:: Given data ::

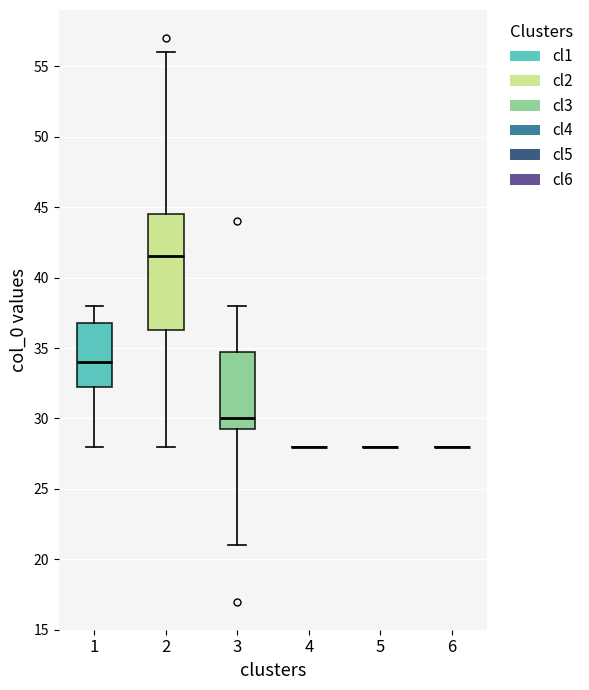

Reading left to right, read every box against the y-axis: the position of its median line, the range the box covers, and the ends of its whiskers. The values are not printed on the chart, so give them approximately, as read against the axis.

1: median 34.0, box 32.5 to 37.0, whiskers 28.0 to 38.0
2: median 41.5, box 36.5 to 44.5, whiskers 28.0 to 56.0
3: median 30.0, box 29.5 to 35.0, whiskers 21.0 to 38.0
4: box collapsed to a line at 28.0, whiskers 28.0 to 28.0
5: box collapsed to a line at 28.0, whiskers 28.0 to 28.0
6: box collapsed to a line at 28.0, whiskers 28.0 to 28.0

:::
:: Given data ::

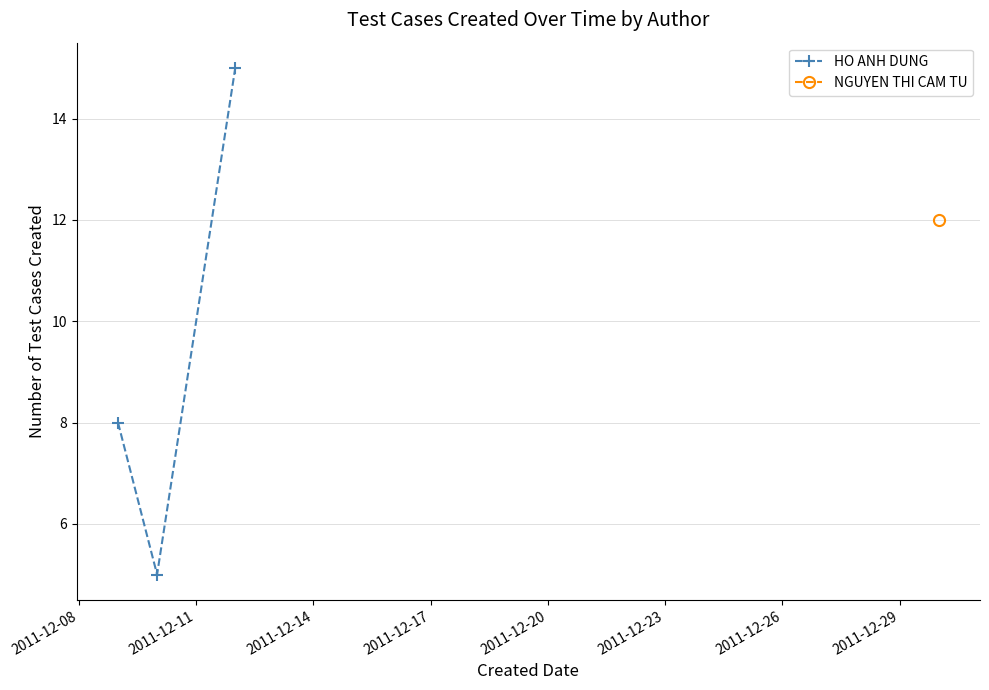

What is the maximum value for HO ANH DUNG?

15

:::

» **Task**: Switch "whiskers" to "tails" in the lines that begin at the one containing "1: median 34.0, box" and stop after the one containing "6: box collapsed", leaving everything else unchanged. Give only those lines.

» **Result of the task**:
1: median 34.0, box 32.5 to 37.0, tails 28.0 to 38.0
2: median 41.5, box 36.5 to 44.5, tails 28.0 to 56.0
3: median 30.0, box 29.5 to 35.0, tails 21.0 to 38.0
4: box collapsed to a line at 28.0, tails 28.0 to 28.0
5: box collapsed to a line at 28.0, tails 28.0 to 28.0
6: box collapsed to a line at 28.0, tails 28.0 to 28.0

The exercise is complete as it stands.